AlphaVPS experienced a notice incident on December 20, 2024 affecting KVM Services in Nuremberg, lasting 12d 4h. The incident has been resolved; the full update timeline is below.
Affected components
Update timeline
- investigating Dec 20, 2024, 07:49 AM UTC
We've been alerted of a catastrophic RAID failure on our nuestorage07 node. Earlier this morning, the controller started flapping, which jumped the I/O load to over 90. This made every VM on the host hypervisor unresponsive. We've proceeded with replacing the RAID adapter and we're moving towards an attempted recovery. At this point, we're unsure if recovery would be possible.

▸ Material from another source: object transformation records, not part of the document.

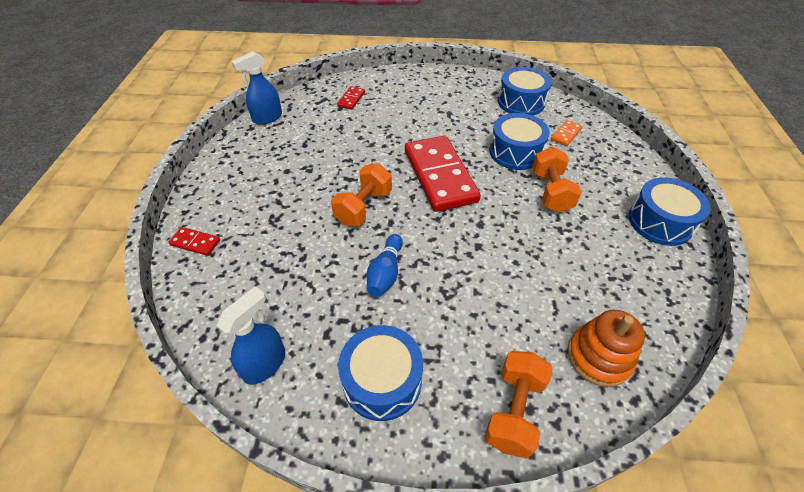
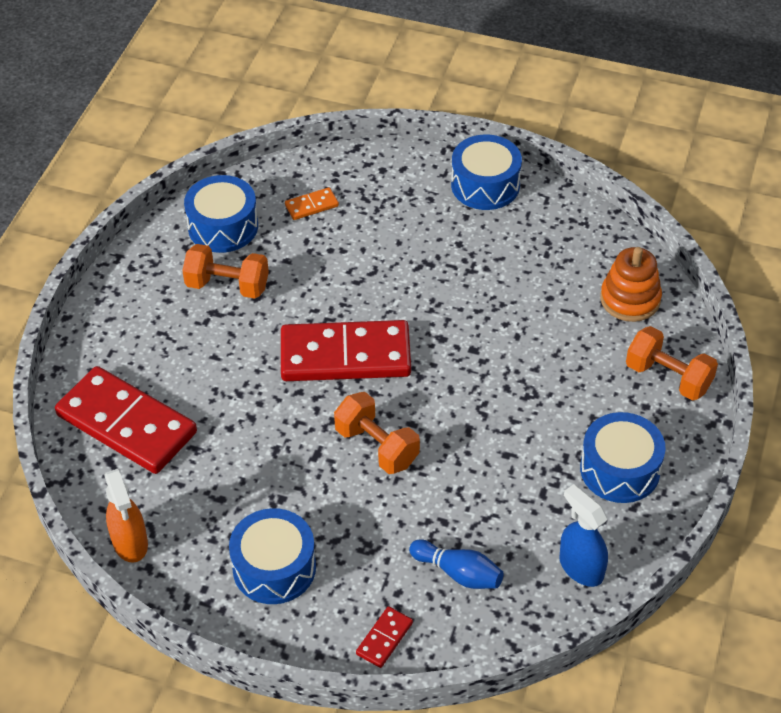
camera: 75 degrees left, 0 degrees up
blue spray bottle [231,51,282,125] -> orange spray bottle [104,469,148,563]
red domino [337,86,365,110] -> red domino [55,366,197,474], size x2.40
blue bowling pin [367,234,403,297] -> blue bowling pin moved to [409,540,504,589]
blue drum [489,113,550,170] -> blue drum moved to [229,508,316,604]
orange dumbbell [532,147,582,213] -> orange dumbbell moved to [182,244,269,299]
orange domino [551,120,582,146] -> orange domino turned 75 degrees counterclockwise [285,187,339,220]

- identified Dec 20, 2024, 09:31 AM UTC
We're currently working on bringing the node back online in a stable state. We estimate that it would take us 3-4 additional hours before we start booting the virtual machines up and assessing the damage. Please stand by for further updates.
- identified Dec 20, 2024, 01:54 PM UTC
We are starting with restoration of individual KVM machines. Further updates to follow.

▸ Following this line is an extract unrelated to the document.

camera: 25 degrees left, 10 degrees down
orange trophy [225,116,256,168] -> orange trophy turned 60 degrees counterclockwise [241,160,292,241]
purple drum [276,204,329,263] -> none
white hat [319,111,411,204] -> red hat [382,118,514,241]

- identified Dec 20, 2024, 09:04 PM UTC
We're continuing to work on restoring VMs, if your VM is affected - please wait until it's booted up.
- monitoring Dec 21, 2024, 02:01 PM UTC
We'll be booting up the remaining virtual servers in the next 1 hour and continue with monitoring the hypervisor.

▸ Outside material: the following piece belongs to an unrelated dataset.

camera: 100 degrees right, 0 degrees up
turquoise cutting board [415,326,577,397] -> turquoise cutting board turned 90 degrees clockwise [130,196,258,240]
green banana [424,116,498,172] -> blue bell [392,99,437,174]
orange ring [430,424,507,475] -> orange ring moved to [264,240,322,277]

- monitoring Dec 21, 2024, 03:44 PM UTC
Unfortunately, as we booted up the majority of the affected VMs, the node started becoming unstable again with flush operations starting to get queued. We're looking into alternative solutions at the moment. Further updates to come.
- monitoring Dec 21, 2024, 11:35 PM UTC
We've proceeded with replacing additional hardware. After we've performed manual fsck on each virtual machine's virtual drive - we've proceeded with booting up all affected VPS. As of now, all services are restored. We'll be monitoring the situation throughout the next days.
- resolved Jan 01, 2025, 12:08 PM UTC
We've monitored the situation for the past 11 days and as of now, everything is stable and we're closing the issue.